If your work is detected as a plausible plagiarism of your own work, i.e., self-plagiarism, (that happens quite often with master’s thesis and subsequent publications), then it is quite trivial to resolve the plagiarism case. Be aware that some publishing venues explicitly refuse to publish work that is too similar to already published works, e.g., publishing a paper based on your master’s thesis. See Self-Plagiarism or Appropriate Textual Re-use? | Journal of Academic Ethics for a discussion on this topic.

ertugruluyar · April 17, 2025, 8:51am

@quachpas So, technically, if I keep my repository private, couldn’t be a problem then, right?
I disabled the settings in my GitHub account:

Andrew · April 17, 2025, 3:57pm

Realistically, it shouldn’t be a problem with a public repository, but especially with the private one.

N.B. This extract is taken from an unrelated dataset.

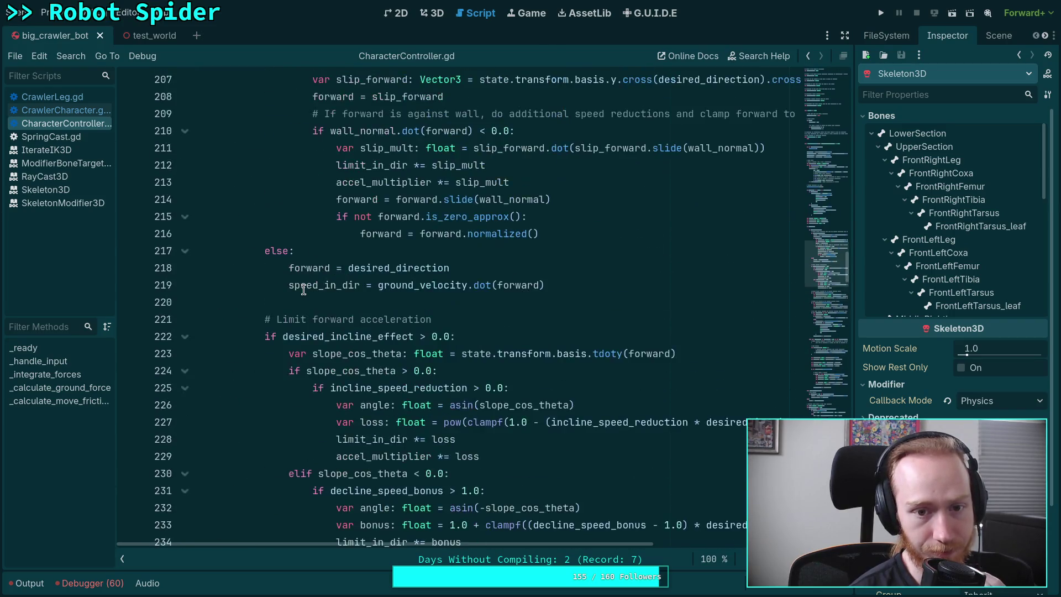
scroll(304, 290, "up", 9)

As to data collection, it was stated many times throughout the Internet that github.com and gitlab.com are for-profit companies (their websites), so it’s for you to decide if you trust them or not. I’ve seen a few claims that GitHub does train on public data, otherwise how can they train the model. Not sure about private repos. It’s run under Microsoft. I don’t trust that company, which is one of the reasons that I don’t use any of their stuff, except, well, the GitHub, because this is the only place where I can create an issue or a pull request to Typst or some other FOSS projects that I use.

So if secret data usage is an issue, my advice is to use a privacy focused cloud storage provider like MEGA or Git hosting service like Codeberg. Although, you still have to trust these companies.

You can just have backups on other storage devices or make your own Git service with Gitea, Forgejo, GitLab, etc.

ertugruluyar · April 17, 2025, 4:13pm

Thank you so much for the suggestions, I couldn’t trust Microsoft %100 either. I will consider using Codeberg.